The next frontier of technology for the masses would appear to be the metaverse: a virtual dimension, the details of which are still rather vague, but which we’ll soon have access to through a number of tools such as “classic” VR (virtual reality) viewers or AR (augmented reality) devices.The term metaverse comes from Neal Stephenson’s 1992 science fiction novel Snow Crash. In the novel, the metaverse is a virtual reality – shared on a worldwide fibre-optic network – that people escaping from the crumbling real world can access through public terminals. Within the metaverse, people are depicted by their own three-dimensional avatars.
Perhaps one Christmas in the not-so-distant future, most of us will be giving hi-tech gifts related to building the metaverse (even if, judging by Stephenson’s novel, this is a somewhat sinister prospect). In the meantime, though, we at Treedom still hold fast to two certainties.
The first is that this planet is still the place where we want to continue living. It sounds obvious, but it may be less so than we think.

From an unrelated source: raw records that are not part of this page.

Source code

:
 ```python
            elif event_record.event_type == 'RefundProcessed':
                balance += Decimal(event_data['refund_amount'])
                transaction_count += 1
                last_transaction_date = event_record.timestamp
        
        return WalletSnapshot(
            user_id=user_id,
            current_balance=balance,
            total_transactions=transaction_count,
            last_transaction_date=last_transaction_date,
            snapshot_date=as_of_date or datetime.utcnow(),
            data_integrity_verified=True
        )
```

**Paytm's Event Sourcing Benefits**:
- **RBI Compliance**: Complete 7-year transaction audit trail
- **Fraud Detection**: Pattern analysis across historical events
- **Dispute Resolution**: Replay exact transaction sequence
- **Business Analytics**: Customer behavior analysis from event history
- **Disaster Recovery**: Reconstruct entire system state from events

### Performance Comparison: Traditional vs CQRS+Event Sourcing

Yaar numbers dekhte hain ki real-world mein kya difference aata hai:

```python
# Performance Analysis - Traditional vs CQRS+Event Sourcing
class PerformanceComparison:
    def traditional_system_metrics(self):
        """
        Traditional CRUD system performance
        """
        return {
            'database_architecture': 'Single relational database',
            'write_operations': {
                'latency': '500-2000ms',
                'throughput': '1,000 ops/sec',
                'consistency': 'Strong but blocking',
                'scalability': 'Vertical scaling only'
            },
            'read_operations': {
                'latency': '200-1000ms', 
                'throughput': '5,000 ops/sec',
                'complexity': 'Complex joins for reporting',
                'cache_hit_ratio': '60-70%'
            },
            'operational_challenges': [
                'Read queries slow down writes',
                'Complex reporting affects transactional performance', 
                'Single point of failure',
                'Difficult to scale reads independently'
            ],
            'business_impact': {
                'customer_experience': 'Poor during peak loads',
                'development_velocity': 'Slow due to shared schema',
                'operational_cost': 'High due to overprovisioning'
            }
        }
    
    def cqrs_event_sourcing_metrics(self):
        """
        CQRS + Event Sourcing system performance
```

The second is that although it’s all very well to be fascinated by future technological progress, no technology is as advanced as the one we often forget about and which essentially enabled life as we know it on this planet: trees (to put it simply).
Life on this planet hasn’t always been in the form we know today.
The Earth was formed just over 4.5 billion years ago from fragments of cosmic debris, and for 700 million years everything was pretty turbulent (involving meteorites and other upheavals). Things settled down 3.8 billion years ago, when the first rocks that formed under water appear in the geologic record.
Around that time, some 3.5 billion years ago, the Earth’s first atmosphere also took shape, albeit made up of nitrogen and various greenhouse gases. The species that were around then, namely bacteria and archaea, didn’t need oxygen to survive.
Around 2.7 billion years ago, however, a new type of life appeared on Earth: photosynthetic microbes known as cyanobacteria, which were able to use the Sun’s energy to convert carbon dioxide and water into chemical energy, producing oxygen gas as a waste product. The technology that changed the course of life on Earth had just been born; a technology that green plants started using and continue to use every day on this planet, making it what it is.
Think about it for a moment: a technology capable of harnessing the energy of the most important source in our system, the Sun*, and converting it into food (essentially carbohydrates – sugars and starches), generating oxygen as a waste product... It seems incredible, yet this is the natural technology behind life on this planet as we know it.
This is chlorophyll photosynthesis and, as far as we’re concerned, no metaverse and no alternative reality – virtual, augmented or otherwise – can compare with this totally natural technology. So natural that we tend to take it for granted, regarding it as something we learn the name of as children and then store away without having any sense of what it really is.
This is why we wanted to make tree technology the focus of our Christmas campaign, starting with chlorophyll photosynthesis and the life it has generated, and then looking at the many incredibly “hi-tech” aspects of trees and plants.